提供資料
────────────────────
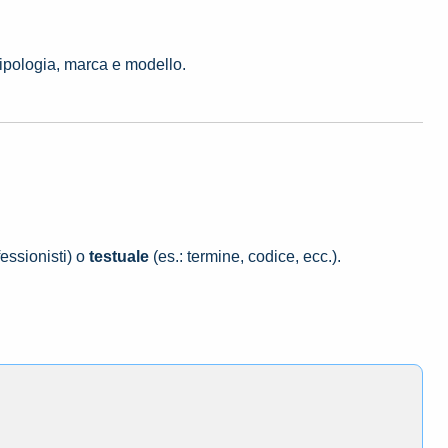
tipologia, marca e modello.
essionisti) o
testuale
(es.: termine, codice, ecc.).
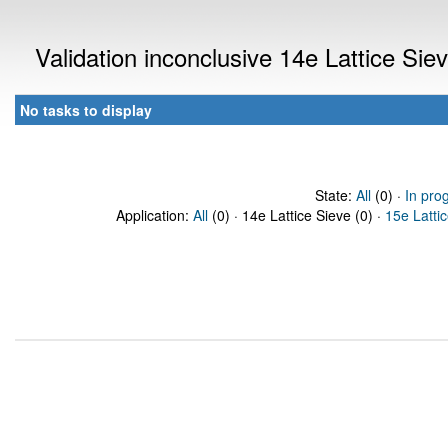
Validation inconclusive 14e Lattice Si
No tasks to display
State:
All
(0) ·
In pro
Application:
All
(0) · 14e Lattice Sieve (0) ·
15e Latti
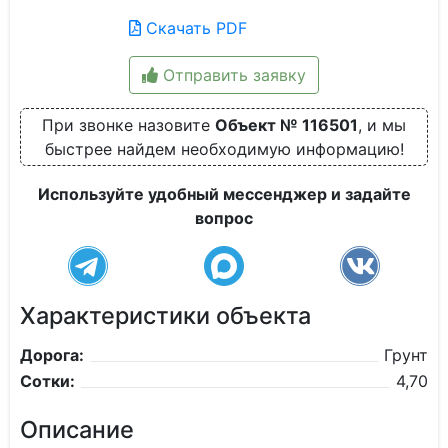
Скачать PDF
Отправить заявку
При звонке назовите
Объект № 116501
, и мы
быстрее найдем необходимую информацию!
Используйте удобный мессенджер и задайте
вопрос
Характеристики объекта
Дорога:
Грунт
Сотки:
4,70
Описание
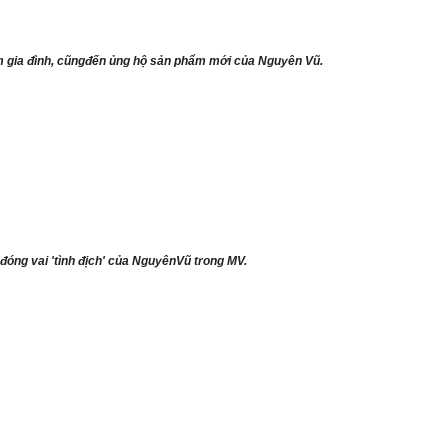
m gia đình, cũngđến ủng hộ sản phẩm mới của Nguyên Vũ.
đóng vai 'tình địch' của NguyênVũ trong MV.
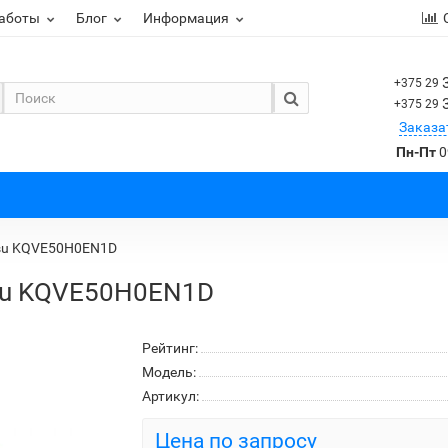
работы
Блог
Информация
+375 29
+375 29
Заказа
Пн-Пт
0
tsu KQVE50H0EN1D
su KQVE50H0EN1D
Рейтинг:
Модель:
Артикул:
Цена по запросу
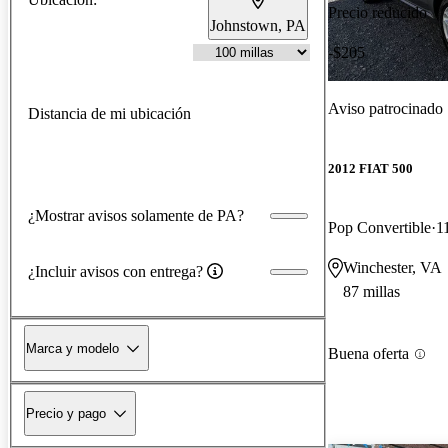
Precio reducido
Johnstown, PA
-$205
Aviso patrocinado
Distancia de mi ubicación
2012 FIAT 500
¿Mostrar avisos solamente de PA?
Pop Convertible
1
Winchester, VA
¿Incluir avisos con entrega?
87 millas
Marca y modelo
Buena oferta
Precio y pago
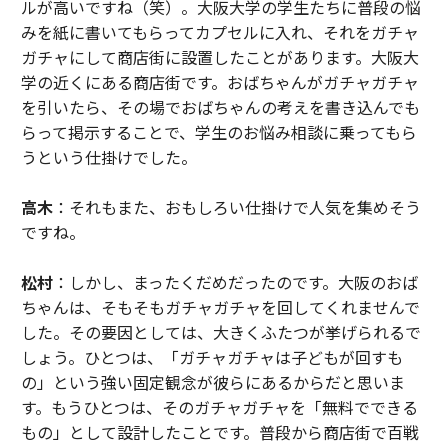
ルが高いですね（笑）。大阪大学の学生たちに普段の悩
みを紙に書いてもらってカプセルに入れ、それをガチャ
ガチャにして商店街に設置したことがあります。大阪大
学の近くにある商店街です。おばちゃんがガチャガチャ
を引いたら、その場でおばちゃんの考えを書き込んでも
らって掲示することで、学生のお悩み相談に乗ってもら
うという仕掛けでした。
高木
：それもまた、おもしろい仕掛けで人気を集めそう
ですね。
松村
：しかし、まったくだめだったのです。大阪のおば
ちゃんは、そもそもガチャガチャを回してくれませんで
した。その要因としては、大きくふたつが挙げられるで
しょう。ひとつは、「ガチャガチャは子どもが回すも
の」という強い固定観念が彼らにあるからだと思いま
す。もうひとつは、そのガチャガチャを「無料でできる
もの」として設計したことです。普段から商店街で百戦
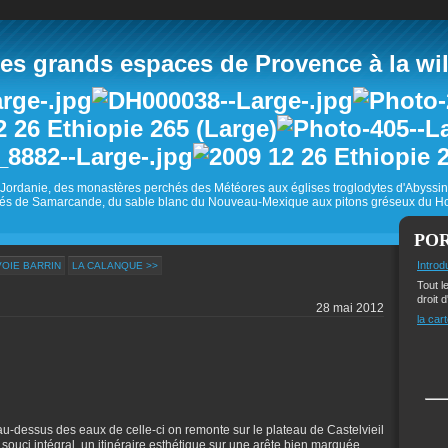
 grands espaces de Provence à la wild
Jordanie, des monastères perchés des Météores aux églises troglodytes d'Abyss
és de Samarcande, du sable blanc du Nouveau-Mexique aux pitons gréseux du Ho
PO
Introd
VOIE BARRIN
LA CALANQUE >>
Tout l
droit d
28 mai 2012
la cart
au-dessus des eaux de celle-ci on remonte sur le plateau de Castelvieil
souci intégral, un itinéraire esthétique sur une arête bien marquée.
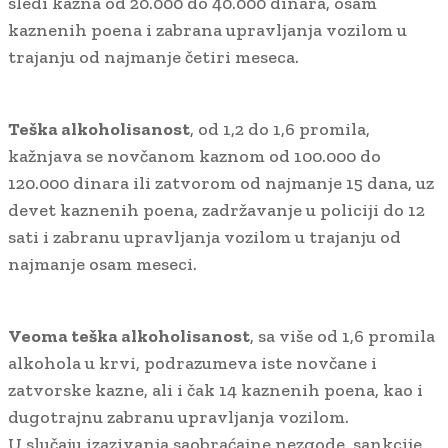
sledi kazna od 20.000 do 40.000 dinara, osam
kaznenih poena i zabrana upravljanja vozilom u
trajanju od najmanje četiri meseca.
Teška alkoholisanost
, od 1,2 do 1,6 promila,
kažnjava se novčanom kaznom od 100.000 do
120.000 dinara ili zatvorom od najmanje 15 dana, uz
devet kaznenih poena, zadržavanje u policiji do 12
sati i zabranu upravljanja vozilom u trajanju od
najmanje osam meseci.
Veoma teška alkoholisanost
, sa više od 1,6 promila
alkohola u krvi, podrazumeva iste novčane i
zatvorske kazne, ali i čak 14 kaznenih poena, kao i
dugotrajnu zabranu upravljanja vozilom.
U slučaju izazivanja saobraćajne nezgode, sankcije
────────────────────
作業指示
記録の冒頭から「もの」として設計したことです。普段から商店街で百戦」を含む行までを、両端の行も含めて一字一句そのまま書き写してください。画像は写さずに除いてください。

作業結果
tipologia, marca e modello.
essionisti) o
testuale
(es.: termine, codice, ecc.).
Validation inconclusive 14e Lattice Si
No tasks to display
State:
All
(0) ·
In pro
Application:
All
(0) · 14e Lattice Sieve (0) ·
15e Latti
Скачать PDF
Отправить заявку
При звонке назовите
Объект № 116501
, и мы
быстрее найдем необходимую информацию!
Используйте удобный мессенджер и задайте
вопрос
Характеристики объекта
Дорога:
Грунт
Сотки:
4,70
Описание
m gia đình, cũngđến ủng hộ sản phẩm mới của Nguyên Vũ.
đóng vai 'tình địch' của NguyênVũ trong MV.
работы
Блог
Информация
+375 29
+375 29
Заказа
Пн-Пт
0
tsu KQVE50H0EN1D
su KQVE50H0EN1D
Рейтинг:
Модель:
Артикул:
Цена по запросу
Precio reducido
Johnstown, PA
-$205
Aviso patrocinado
Distancia de mi ubicación
2012 FIAT 500
¿Mostrar avisos solamente de PA?
Pop Convertible
1
Winchester, VA
¿Incluir avisos con entrega?
87 millas
Marca y modelo
Buena oferta
Precio y pago
ルが高いですね（笑）。大阪大学の学生たちに普段の悩
みを紙に書いてもらってカプセルに入れ、それをガチャ
ガチャにして商店街に設置したことがあります。大阪大
学の近くにある商店街です。おばちゃんがガチャガチャ
を引いたら、その場でおばちゃんの考えを書き込んでも
らって掲示することで、学生のお悩み相談に乗ってもら
うという仕掛けでした。
高木
：それもまた、おもしろい仕掛けで人気を集めそう
ですね。
松村
：しかし、まったくだめだったのです。大阪のおば
ちゃんは、そもそもガチャガチャを回してくれませんで
した。その要因としては、大きくふたつが挙げられるで
しょう。ひとつは、「ガチャガチャは子どもが回すも
の」という強い固定観念が彼らにあるからだと思いま
す。もうひとつは、そのガチャガチャを「無料でできる
もの」として設計したことです。普段から商店街で百戦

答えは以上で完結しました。